Id could be data offset in file.
At the start of the file you could
have a header with a list of ids so
that you can read records in
At the end of 'list of ids' you could point to another location in the file (and id/offset) that stores another list of ids
Something similar to filesystem.
To add new data you append them at the end and update index (add id to the list).
You have to figure out how to handle delete record and update.
If records are of the same size then to delete you can just mark it empty and next time reuse it with appropriate updates to index table.
Probably the most efficient way to do this (if you really want to do it) is to call ReadFileScatter() to read the chunks before and after the insertion point, insert the new data in the middle of the FILE_SEGMENT_ELEMENT[3] list, and call WriteFileGather(). Yes, this involves moving bytes on disk. But you leave the hard parts to the OS.

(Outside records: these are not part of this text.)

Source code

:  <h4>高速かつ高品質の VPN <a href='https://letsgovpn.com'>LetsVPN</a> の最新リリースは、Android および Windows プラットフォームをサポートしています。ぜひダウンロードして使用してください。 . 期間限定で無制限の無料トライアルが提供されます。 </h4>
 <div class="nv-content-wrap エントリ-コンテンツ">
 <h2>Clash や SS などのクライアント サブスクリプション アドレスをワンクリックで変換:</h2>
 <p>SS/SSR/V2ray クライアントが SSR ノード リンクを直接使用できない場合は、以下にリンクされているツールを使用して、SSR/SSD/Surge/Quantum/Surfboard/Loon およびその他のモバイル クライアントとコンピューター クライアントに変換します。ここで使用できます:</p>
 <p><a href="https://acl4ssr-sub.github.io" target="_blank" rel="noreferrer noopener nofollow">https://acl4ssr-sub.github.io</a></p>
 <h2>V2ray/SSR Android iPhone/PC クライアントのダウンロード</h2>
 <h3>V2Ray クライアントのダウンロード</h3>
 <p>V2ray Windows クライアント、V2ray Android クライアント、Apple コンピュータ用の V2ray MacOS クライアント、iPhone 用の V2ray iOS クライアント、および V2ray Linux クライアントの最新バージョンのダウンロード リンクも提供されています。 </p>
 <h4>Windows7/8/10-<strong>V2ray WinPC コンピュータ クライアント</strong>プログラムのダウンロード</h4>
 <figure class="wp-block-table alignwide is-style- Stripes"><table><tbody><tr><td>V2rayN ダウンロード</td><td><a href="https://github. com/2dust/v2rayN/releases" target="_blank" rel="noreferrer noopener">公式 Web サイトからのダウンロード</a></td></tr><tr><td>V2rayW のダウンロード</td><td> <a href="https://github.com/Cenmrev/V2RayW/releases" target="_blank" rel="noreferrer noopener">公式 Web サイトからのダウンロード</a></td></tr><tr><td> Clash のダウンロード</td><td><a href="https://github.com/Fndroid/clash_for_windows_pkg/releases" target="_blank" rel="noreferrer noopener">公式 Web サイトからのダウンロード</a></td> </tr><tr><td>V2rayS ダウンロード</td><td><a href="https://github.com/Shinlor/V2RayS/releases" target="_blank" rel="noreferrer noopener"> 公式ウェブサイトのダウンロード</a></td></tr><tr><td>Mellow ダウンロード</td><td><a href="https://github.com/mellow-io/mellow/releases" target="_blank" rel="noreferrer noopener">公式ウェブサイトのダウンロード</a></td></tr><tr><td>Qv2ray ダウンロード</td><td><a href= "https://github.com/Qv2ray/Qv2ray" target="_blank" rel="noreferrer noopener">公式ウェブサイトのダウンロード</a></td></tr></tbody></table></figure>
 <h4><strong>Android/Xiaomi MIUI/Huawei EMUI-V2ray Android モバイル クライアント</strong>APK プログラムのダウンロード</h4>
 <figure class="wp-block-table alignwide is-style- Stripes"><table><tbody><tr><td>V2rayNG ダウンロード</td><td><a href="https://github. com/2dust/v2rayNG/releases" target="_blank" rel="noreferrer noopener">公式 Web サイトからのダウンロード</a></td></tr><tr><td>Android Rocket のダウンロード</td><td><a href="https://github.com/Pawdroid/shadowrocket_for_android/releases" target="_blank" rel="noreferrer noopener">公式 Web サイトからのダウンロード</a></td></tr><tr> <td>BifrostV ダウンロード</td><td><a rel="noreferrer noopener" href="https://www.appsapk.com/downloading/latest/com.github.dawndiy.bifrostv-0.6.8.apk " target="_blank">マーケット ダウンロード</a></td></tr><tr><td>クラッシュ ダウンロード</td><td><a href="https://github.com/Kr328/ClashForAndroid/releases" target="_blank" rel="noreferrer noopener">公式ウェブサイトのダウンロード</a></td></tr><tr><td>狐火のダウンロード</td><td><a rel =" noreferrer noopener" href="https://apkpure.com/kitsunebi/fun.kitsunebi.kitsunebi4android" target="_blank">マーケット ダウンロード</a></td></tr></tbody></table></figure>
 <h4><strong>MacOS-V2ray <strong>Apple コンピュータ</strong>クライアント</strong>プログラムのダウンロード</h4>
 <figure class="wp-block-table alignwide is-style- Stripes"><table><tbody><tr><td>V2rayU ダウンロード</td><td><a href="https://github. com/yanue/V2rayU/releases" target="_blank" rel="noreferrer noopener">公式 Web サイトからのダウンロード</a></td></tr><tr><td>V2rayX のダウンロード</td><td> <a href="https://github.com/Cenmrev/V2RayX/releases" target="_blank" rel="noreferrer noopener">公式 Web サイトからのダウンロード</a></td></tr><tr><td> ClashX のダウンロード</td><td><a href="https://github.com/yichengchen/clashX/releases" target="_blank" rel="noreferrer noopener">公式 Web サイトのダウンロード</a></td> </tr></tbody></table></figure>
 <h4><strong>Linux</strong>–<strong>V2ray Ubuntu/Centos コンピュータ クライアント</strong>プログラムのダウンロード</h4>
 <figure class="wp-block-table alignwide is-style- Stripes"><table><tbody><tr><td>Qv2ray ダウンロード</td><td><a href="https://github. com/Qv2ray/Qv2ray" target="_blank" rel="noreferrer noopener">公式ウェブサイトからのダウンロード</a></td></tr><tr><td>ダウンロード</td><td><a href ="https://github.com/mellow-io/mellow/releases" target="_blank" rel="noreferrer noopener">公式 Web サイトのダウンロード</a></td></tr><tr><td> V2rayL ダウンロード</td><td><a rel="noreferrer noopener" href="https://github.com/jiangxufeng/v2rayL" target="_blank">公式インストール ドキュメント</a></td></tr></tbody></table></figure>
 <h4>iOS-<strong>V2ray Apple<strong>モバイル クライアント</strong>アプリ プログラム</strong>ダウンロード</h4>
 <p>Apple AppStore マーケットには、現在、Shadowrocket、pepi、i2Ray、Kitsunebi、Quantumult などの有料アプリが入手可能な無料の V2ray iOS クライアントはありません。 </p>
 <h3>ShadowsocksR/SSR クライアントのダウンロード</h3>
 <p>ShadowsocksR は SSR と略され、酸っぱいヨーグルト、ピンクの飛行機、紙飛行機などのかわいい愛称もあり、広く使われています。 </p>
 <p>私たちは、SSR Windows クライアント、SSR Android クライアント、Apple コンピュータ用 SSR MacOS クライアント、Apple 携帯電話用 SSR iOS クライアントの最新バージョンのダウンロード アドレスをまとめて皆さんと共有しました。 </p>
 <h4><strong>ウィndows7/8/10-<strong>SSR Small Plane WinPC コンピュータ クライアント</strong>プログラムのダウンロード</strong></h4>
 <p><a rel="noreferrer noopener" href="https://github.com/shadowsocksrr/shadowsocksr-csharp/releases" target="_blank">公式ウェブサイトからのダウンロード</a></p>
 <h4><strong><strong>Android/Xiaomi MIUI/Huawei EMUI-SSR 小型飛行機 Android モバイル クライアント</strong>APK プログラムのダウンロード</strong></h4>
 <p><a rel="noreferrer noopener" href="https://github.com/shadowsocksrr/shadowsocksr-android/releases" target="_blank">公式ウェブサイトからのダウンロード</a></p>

If using .NET 4 try a memory-mapped file if you have an editor-like application - might jsut be the ticket. Something like this (I didn't type it into VS so not sure if I got the syntax right):
MemoryMappedFile bigFile = MemoryMappedFile.CreateFromFile(
new FileStream(#"C:\bigfile.dat", FileMode.Create),
1024 * 1024,
MemoryMappedViewAccessor view = MemoryMapped.CreateViewAccessor();
int offset = 1000000000;
view.Write<ObjectType>(offset, ref MyObject);
I noted both paxdiablo's answer on dealing with other applications, and Matteo Italia's comment on Installable File Systems. That made me realize there's another non-trivial solution.
Using reparse points, you can create a "virtual" file from a base file plus deltas. Any application unaware of this method will see a continuous range of bytes, as the deltas are applied on the fly by a file system filter. For small deltas (total <16 KB), the delta information can be stored in the reparse point itself; larger deltas can be placed in an alternative data stream. Non-trivial of course.
I know that this question is marked "Windows", but I'll still add my $0.05 and say that on Linux it is possible to both insert or remove a lump of data to/from the middle of a file without either leaving a hole or copying the second half forward/backward:
fallocate(fd, FALLOC_FL_COLLAPSE_RANGE, offset, len)
fallocate(fd, FALLOC_FL_INSERT_RANGE, offset, len)
Again, I know that this probably won't help the OP but I personally landed here searching for a Linix-specific answer. (There is no "Windows" word in the question, so web search engine saw no problem with sending me here.